Friday Recap: Bank Earnings, China PPI, Yellen

It looks like we’re going to head into the weekend on an upbeat note thanks largely to, i) bank earnings, and ii) China PPI.

Below, find a bit of Street commentary on results from JPMorgan, Citi, and Wells Fargo courtesy of Bloomberg:

From Goldman’s Richard Ramsden:

  • JPM

    • Strong FICC rev. drives beat

    • Total rev. outperformance driven by FICC, investment banking, “slight” NII beat

    • Neutral/attractive, PT $71

  • C

    • Better FICC drives beat

    • Card growth, reserves “inflecting”

    • C continued to benefit from Costco acquisition, as expected, with accelerating global sales, ANR, rev.; notes ex. Costco in North American, card rev. +1%, first time C’s had positive underlying rev. since before 4Q 2014

    • Notes added $400m in reserves in NA consumer bank to provide for growth

    • Neutral/attractive, PT $50

  • WFC

    • Results in line; concern about sales practices overhangs

    • Buy/attractive, PT $51

From Guggenheim’s Eric Wasserstrom:

  • JPM

    • Operating trends better than recently-reduced expectations, suggesting upside to 2016, 2017 EPS ests.

    • Neutral

  • C

    • Operating rev. beat driven by higher noninterest income on strong y/y results in fixed income trading

    • NII trailed on lower NIM, lower earning assets; expenses higher; provision lower, driven by lower NCOs

    • Results suggest upside to 2016, 2017 EPS ests.

    • Buy

  • WFC

    • Legal, remediation costs likely to undermine asset growth, creating downside risk to 2016, 2017 ests.

    • 3Q reflected weaker NII vs est. on lower NIM, which offset stronger loan growth (driven by C&I, CRE and consumer); notes mortgage banking rev. beat ests.

    • Neutral

Still, sentiment in the space is sour thanks in no small part to the ongoing drama at Deutsche Bank which, quite frankly, may ultimately go the way of Lehman. Shares rose early this morning but green turned to red around lunchtime eastern when WSJ reported that the German government apparently isn’t feeling as benevolent towards the country’s largest lender as it is towards Syrian refugees.

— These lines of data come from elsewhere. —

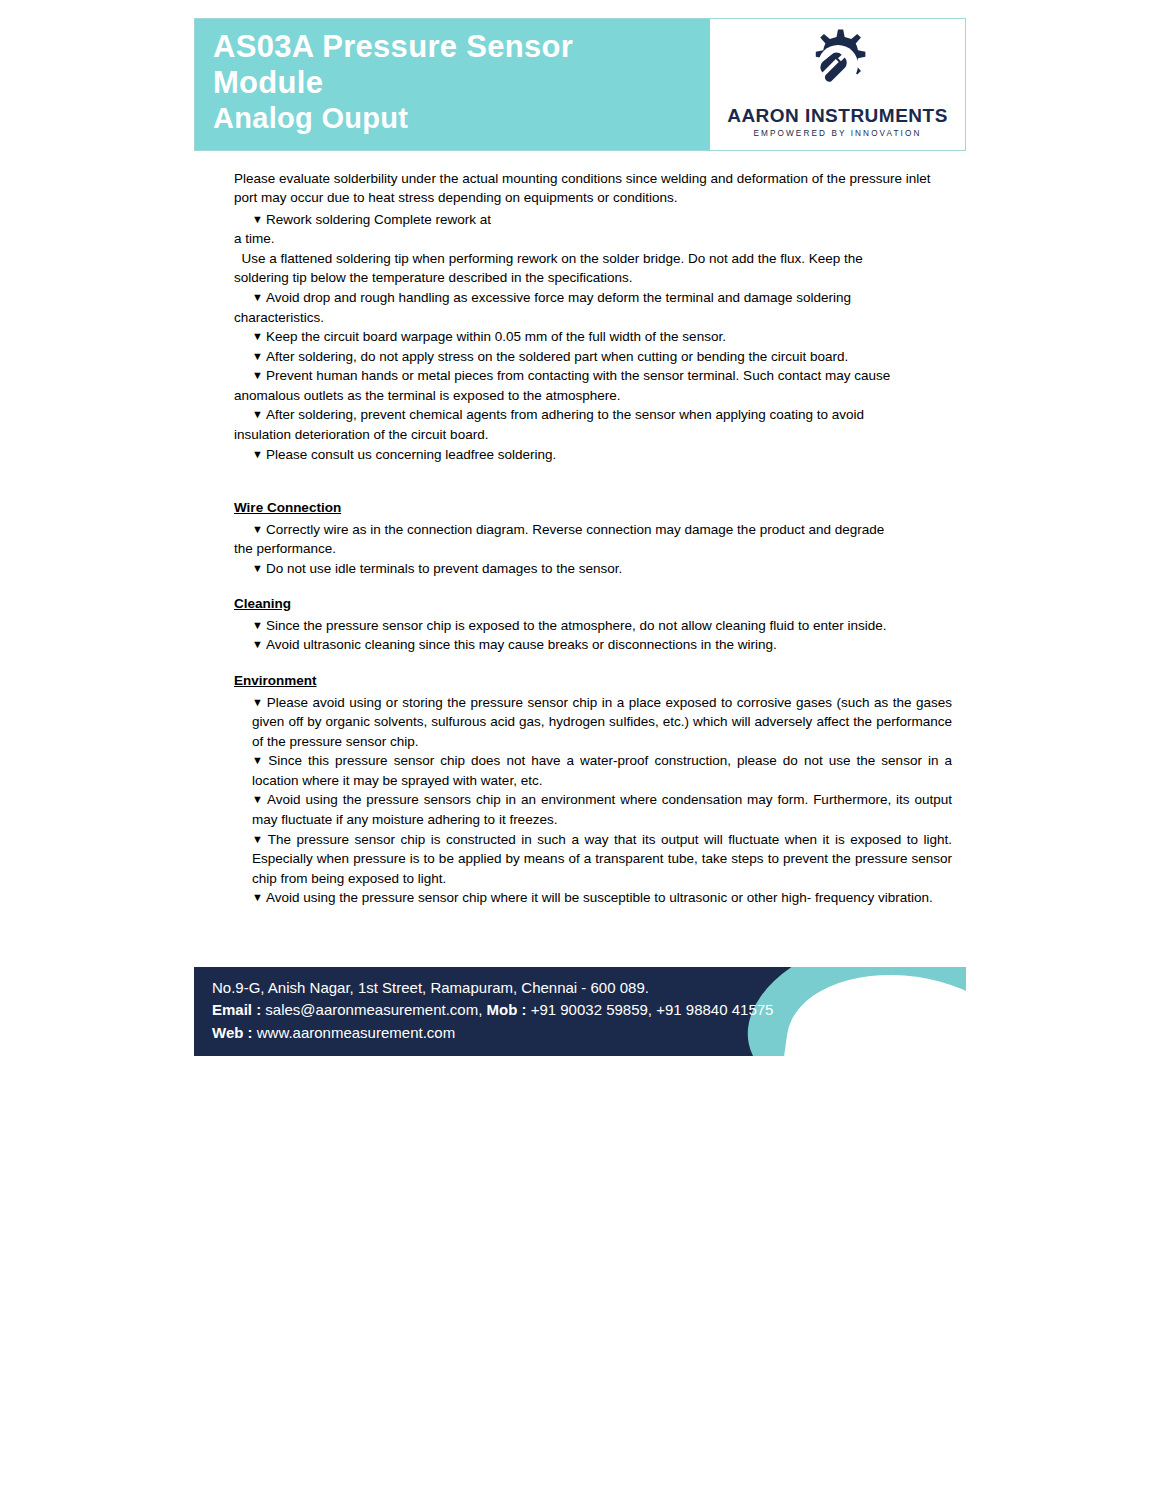AS03A Pressure Sensor Module
Analog Ouput
AARON INSTRUMENTS
EMPOWERED BY INNOVATION
Please evaluate solderbility under the actual mounting conditions since welding and deformation of the pressure inlet port may occur due to heat stress depending on equipments or conditions.
▼Rework soldering Complete rework at
a time.
Use a flattened soldering tip when performing rework on the solder bridge. Do not add the flux. Keep the
soldering tip below the temperature described in the specifications.
▼Avoid drop and rough handling as excessive force may deform the terminal and damage soldering
characteristics.
▼Keep the circuit board warpage within 0.05 mm of the full width of the sensor.
▼After soldering, do not apply stress on the soldered part when cutting or bending the circuit board.
▼Prevent human hands or metal pieces from contacting with the sensor terminal. Such contact may cause
anomalous outlets as the terminal is exposed to the atmosphere.
▼After soldering, prevent chemical agents from adhering to the sensor when applying coating to avoid
insulation deterioration of the circuit board.
▼Please consult us concerning leadfree soldering.
Wire Connection
▼Correctly wire as in the connection diagram. Reverse connection may damage the product and degrade
the performance.
▼Do not use idle terminals to prevent damages to the sensor.
Cleaning
▼Since the pressure sensor chip is exposed to the atmosphere, do not allow cleaning fluid to enter inside.
▼Avoid ultrasonic cleaning since this may cause breaks or disconnections in the wiring.
Environment
▼Please avoid using or storing the pressure sensor chip in a place exposed to corrosive gases (such as the gases given off by organic solvents, sulfurous acid gas, hydrogen sulfides, etc.) which will adversely affect the performance of the pressure sensor chip.
▼Since this pressure sensor chip does not have a water-proof construction, please do not use the sensor in a location where it may be sprayed with water, etc.
▼Avoid using the pressure sensors chip in an environment where condensation may form. Furthermore, its output may fluctuate if any moisture adhering to it freezes.
▼The pressure sensor chip is constructed in such a way that its output will fluctuate when it is exposed to light. Especially when pressure is to be applied by means of a transparent tube, take steps to prevent the pressure sensor chip from being exposed to light.
▼Avoid using the pressure sensor chip where it will be susceptible to ultrasonic or other high- frequency vibration.
No.9-G, Anish Nagar, 1st Street, Ramapuram, Chennai - 600 089.
Email : sales@aaronmeasurement.com, Mob : +91 90032 59859, +91 98840 41575
Web : www.aaronmeasurement.com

Here’s an excerpt:

“Aides to German Chancellor Angela Merkel have told lawmakers the state wouldn't take a stake in Deutsche Bank AG if it were to issue new stock to shore up its thin capital cushion, one person who attended the briefing said.”

“The fact that Berlin appears to have ruled out any aid for the embattled lender as both unnecessary and politically unfeasible could put Deutsche Bank under renewed pressure as it works to stabilize its share price and stay out of the news while negotiating an acceptable settlement in a U.S. misconduct investigation.”

Then, a couple of hours later, we got this:


As for China PPI, if you believe the NBS (which you probably shouldn’t) factory gate prices rose for the first time in half a decade last month thanks largely to metal and coal. Here’s a visual:

(Chart: Goldman)

But not so fast, Goldman says. This may be attributable to easy compares:

“Our analysis suggests that the recent sequential pickup of headline PPI in 2016 has been due primarily to a depreciation of the RMB and recovery of oil prices. In addition, favorable base effects (falling oil prices over the course of 2015) have contributed to a moderation in year-on-year PPI deflation.”

What’s also interesting to note here is that China has arguably been able to artificially prop up its GDP by tying the deflator more closely to PPI than it should. That is, the NBS just uses PPI as the deflator which, in times of falling commodity prices, allows Beijing to overstate economic output. So what happens if/when PPI begins to rise?

Anyway, that’s speculation. The point is, we got the right recipe to end the week on a positive note, but this will likely be fleeting. As we’ve outlined previously (and at length in our latest e-book), there are too many landmines out there to count, although the Trump allegations have admittedly removed some uncertainty from the equation (no matter who you’re voting for, short-term volatility will almost certainly spike if Trump were to come out ahead).

Meanwhile, Janet Yellen took to talking out of both sides of her mouth Friday afternoon when, at a Boston Fed conference, the chair suggested that an overheating economy might be the best prescription for the damage inflicted by the recession while at the same time acknowledging that “lower for longer” could lead to hyperinflation (she obviously didn’t use that term, but it’s what she meant) and financial asset bubbles.

So that’s your Friday recap.

To be frank, it feels quiet out there. We’ll see how long that lasts.